O ministro da Fazenda, Fernando Haddad, fechou acordo com os Estados para repor as perdas impostas pelas mudanças na legislação do Imposto sobre Circulação de Mercadorias e Serviços (ICMS) sobre combustíveis. Inicialmente, os Estados pleiteavam uma compensação de R$ 45 bilhões, enquanto a União defendia um ressarcimento de R$ 13 bilhões. Na negociação, ficou acertado que o Executivo arcará com R$ 26,9 bilhões, via transferências diretas e abatimento do valor das parcelas das dívidas dos Estados com o Tesouro Nacional. “Acordo nunca é satisfatório para ninguém. É uma conta que você faz com base em parâmetros técnicos”, disse Haddad.
A notícia é excelente – e por diversas razões. O desembolso imediato para a União será relativamente pequeno, de R$ 4 bilhões neste ano, e o restante será diluído até 2026; outros R$ 9 bilhões já foram compensados por meio de liminares que haviam sido concedidas a alguns Estados no ano passado. Com o acordo, ambas as partes cederam para encerrar uma controvérsia que poderia durar décadas e tomar proporções gigantescas – basta lembrar que a disputa sobre as perdas com a Lei Kandir levou 25 anos para ser encerrada. Para o governo Lula da Silva, trata-se de um feito digno de comemoração sob o ponto de vista financeiro e político.
A Lei Complementar 194/2022 foi uma das maiores excrescências eleitorais da história brasileira. Aprovada pelo Legislativo no primeiro semestre do ano passado e sancionada em junho de 2022, ela enquadrou combustíveis, energia e telecomunicações como bens essenciais e estabeleceu um teto para as alíquotas de ICMS de uma hora para outra, ignorando o fato de que os tributos sobre esses itens respondem, em média, por um terço da arrecadação dos Estados.

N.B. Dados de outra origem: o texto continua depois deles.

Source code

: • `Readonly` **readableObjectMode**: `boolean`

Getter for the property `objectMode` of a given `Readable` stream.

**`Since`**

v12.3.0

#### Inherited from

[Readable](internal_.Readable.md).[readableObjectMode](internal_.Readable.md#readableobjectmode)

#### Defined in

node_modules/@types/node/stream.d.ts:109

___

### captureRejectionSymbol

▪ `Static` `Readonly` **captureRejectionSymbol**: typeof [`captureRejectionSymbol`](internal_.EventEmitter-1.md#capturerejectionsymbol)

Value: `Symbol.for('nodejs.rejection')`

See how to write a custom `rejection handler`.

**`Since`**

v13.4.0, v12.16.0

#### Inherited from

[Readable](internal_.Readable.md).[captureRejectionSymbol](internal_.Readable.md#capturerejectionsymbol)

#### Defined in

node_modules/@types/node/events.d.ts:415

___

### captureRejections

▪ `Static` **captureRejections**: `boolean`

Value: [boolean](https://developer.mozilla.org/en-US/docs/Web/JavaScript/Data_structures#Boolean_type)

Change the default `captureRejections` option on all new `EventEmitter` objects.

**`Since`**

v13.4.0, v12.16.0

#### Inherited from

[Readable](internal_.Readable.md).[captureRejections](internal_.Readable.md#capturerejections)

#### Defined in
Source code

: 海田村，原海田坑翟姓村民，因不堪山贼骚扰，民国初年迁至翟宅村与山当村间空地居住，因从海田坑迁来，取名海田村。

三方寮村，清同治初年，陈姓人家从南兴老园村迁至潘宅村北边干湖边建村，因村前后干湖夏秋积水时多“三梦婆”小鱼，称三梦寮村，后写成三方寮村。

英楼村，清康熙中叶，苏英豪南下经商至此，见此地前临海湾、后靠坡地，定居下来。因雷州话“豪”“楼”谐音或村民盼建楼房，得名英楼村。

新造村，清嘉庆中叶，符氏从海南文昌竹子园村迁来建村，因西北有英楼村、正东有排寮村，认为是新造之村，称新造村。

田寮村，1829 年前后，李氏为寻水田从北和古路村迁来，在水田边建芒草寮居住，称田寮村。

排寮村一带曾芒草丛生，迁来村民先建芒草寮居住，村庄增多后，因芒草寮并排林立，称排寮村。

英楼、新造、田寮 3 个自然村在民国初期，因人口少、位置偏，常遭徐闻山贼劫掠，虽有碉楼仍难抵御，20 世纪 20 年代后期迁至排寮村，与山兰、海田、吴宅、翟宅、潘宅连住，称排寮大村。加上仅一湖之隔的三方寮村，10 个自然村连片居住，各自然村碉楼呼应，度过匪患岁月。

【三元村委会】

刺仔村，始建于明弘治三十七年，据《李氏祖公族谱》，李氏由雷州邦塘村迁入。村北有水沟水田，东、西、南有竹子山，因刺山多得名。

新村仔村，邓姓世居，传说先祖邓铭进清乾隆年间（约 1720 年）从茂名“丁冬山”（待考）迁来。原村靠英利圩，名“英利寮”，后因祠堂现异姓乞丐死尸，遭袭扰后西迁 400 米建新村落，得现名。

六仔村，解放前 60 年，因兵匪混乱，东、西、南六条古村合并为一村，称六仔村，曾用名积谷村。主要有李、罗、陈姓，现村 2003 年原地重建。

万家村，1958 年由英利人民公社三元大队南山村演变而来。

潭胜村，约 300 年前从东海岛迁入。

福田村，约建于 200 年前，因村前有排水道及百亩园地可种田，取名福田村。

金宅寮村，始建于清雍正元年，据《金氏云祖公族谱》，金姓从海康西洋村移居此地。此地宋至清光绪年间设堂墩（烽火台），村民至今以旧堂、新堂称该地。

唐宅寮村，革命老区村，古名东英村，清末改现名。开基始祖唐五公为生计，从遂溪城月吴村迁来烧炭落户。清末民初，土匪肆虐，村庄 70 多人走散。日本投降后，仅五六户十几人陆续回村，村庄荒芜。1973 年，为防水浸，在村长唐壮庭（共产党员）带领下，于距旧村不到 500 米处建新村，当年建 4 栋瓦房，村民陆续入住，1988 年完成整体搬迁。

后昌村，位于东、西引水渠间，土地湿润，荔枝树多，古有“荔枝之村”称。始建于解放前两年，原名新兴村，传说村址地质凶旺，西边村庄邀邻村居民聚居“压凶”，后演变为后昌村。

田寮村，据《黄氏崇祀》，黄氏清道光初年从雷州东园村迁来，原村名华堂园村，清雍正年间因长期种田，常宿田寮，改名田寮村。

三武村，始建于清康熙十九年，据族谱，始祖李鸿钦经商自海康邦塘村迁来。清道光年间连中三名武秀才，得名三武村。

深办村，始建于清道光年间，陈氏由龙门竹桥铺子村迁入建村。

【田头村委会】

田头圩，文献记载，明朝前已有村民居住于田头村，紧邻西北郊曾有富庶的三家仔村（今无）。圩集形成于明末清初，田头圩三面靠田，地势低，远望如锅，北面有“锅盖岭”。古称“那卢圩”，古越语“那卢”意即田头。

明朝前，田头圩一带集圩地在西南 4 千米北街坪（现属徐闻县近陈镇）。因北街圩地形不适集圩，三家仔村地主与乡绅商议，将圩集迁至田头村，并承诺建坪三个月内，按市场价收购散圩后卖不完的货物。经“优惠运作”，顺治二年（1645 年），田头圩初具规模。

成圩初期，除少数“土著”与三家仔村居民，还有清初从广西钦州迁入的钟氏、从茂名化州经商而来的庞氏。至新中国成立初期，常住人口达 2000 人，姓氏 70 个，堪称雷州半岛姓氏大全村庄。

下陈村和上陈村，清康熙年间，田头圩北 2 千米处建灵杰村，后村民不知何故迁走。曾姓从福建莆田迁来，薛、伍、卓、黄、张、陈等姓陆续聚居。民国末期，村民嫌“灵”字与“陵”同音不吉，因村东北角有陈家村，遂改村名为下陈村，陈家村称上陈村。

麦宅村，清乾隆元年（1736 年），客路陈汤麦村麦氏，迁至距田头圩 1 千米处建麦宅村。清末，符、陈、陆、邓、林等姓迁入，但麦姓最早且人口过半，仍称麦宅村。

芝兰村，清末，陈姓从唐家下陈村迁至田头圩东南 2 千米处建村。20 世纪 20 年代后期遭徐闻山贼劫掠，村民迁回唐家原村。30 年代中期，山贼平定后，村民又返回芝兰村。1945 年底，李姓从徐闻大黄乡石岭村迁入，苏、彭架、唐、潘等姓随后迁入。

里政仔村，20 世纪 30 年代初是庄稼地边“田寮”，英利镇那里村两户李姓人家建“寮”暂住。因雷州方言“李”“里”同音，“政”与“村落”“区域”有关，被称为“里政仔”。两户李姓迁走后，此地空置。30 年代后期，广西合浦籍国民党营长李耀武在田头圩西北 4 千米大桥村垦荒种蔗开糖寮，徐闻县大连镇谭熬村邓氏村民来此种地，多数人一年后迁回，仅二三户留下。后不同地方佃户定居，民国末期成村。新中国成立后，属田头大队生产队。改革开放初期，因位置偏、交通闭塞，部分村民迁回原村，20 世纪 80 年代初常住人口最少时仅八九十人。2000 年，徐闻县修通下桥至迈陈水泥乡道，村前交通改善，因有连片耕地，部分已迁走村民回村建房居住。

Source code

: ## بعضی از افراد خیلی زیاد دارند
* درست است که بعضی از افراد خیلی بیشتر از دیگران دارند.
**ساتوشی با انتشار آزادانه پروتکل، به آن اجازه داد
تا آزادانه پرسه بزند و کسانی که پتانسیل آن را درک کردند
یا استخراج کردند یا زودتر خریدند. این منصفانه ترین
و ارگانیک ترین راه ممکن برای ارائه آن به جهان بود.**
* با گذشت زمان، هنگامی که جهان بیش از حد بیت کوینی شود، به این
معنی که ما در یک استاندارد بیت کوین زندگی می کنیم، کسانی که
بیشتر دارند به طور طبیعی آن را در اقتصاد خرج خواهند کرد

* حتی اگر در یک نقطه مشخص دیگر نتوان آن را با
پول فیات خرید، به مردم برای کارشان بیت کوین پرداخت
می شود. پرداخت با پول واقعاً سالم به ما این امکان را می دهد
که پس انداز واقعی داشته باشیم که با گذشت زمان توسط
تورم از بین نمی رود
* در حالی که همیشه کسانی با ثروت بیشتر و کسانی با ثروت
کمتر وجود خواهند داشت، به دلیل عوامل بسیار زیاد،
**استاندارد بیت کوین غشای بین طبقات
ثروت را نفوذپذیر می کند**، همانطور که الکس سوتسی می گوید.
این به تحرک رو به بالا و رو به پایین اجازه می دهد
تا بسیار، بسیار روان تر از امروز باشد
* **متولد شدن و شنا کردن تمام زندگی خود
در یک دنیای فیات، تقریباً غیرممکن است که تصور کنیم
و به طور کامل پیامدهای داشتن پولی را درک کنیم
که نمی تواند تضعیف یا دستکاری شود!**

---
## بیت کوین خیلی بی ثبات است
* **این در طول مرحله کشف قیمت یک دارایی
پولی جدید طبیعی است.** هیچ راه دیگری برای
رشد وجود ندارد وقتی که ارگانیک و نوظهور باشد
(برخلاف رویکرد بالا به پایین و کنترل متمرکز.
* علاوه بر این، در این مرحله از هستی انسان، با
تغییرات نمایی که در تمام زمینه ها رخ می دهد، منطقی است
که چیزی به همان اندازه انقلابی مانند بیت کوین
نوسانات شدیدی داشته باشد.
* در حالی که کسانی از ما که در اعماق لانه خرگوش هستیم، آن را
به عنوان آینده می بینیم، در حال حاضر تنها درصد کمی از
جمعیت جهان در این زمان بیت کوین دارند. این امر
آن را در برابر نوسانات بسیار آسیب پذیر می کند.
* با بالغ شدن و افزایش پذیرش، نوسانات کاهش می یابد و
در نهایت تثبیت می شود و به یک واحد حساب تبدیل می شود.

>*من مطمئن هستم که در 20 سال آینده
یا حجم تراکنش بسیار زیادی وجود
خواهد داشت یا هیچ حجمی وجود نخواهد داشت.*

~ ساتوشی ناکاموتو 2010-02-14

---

Se financeiramente o projeto era insustentável, politicamente ele era um acinte. Fossem tempos normais, uma proposta como essa não teria a menor chance de aprovação no Congresso – mas não eram tempos normais. De uma só vez, o governo responsabilizou os Estados pelo aumento dos preços dos combustíveis, jogou a opinião pública contra os governadores e pressionou os parlamentares a aprovar um texto que tinha como principal objetivo criar uma bandeira política para a reeleição do ex-presidente Jair Bolsonaro.
O rolo compressor funcionou bem. Ainda que muitos parlamentares conhecessem os efeitos do projeto sobre as receitas dos Estados – os principais responsáveis pelos gastos com saúde, segurança e educação –, poucos manifestaram disposição para enfrentar a máquina bolsonarista de destruição de reputações nas redes sociais. A ambiguidade da redação final da lei, no entanto, garantiu aos governadores a possibilidade de recorrer ao Supremo Tribunal Federal (STF) para se defender dos prejuízos.
Poucas vezes se viu tanta leviandade na relação entre União e Estados como no governo Bolsonaro. Mais do que impor perdas financeiras aos Estados e municípios de forma imediata, sua postura inconsequente violou um dos princípios da Constituição – o pacto federativo. Nem se discute que as alíquotas de ICMS cobradas em alguns Estados fossem muito elevadas. O problema foi a forma extemporânea como a redução foi feita, sem negociações prévias ou tempo para que eles se adaptassem a essa nova realidade.
O final dessa história não poderia ser mais previsível. Sem as compensações, ou os Estados teriam de recorrer ao socorro financeiro do Tesouro ou a lei estaria inviabilizada no médio prazo. Por meio do acordo, a União se comprometeu, também, a apoiar os Estados nas discussões que estão no STF envolvendo o ICMS – uma das principais demandas dos governadores é rever a essencialidade da gasolina.
O mais importante, no entanto, não são exatamente os detalhes financeiros do acordo, mas o que ele simboliza em termos políticos: o resgate da interlocução entre União e Estados, o reconhecimento da autonomia de cada ente federativo e o restabelecimento da atuação conjunta entre União e Estados nos termos, responsabilidades e competências de cada um, como determina a Constituição.